*Problem requirements*:
Word for word, transcribe the data below from the line with "left ankle: (70, 266)" to the line with "right knee: (226, 194)", keeping both of those lines.

>>>

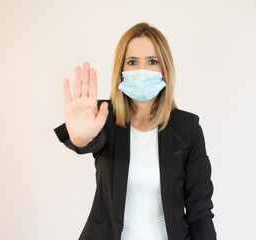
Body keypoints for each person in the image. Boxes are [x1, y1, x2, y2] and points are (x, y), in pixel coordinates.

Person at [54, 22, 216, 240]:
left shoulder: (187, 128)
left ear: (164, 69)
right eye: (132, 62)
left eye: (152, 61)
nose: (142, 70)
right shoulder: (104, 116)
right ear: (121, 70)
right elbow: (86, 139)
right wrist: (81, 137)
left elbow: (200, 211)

<<<
>>>

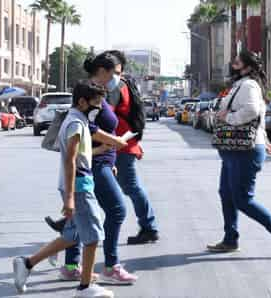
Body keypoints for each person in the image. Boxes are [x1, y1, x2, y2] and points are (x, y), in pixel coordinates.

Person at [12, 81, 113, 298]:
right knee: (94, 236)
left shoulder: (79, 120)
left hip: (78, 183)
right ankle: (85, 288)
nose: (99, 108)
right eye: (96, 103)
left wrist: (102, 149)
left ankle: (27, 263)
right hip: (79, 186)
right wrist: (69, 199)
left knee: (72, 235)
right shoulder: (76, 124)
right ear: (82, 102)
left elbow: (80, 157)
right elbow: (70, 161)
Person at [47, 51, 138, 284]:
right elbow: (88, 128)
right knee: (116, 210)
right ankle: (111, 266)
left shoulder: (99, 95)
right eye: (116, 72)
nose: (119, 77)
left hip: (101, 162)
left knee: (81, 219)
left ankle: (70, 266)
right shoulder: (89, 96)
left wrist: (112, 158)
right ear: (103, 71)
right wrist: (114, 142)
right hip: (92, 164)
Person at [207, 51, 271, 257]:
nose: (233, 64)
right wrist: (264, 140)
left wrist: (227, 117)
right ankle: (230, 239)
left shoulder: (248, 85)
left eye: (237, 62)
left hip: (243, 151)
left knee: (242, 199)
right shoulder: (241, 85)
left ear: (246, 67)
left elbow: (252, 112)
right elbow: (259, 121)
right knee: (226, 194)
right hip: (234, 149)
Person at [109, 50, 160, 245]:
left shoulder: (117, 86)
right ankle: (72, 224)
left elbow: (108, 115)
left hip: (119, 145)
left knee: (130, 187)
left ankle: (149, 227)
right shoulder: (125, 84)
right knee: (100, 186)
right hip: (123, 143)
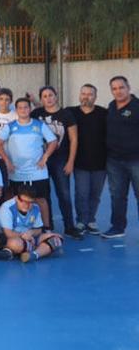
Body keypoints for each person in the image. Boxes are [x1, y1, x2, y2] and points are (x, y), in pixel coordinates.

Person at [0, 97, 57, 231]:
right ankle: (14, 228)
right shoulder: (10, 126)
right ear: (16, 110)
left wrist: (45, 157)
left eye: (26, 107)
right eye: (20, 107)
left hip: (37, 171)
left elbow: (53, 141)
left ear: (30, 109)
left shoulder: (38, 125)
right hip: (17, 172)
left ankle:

<<<

*Task response*:
left ankle: (70, 266)
right shoulder: (89, 96)
left wrist: (112, 158)
right ear: (103, 71)
right wrist: (114, 142)
right hip: (92, 164)
Person at [207, 51, 271, 257]:
nose: (233, 64)
right wrist: (264, 140)
left wrist: (227, 117)
right ankle: (230, 239)
left shoulder: (248, 85)
left eye: (237, 62)
left hip: (243, 151)
left knee: (242, 199)
right shoulder: (241, 85)
left ear: (246, 67)
left elbow: (252, 112)
right elbow: (259, 121)
right knee: (226, 194)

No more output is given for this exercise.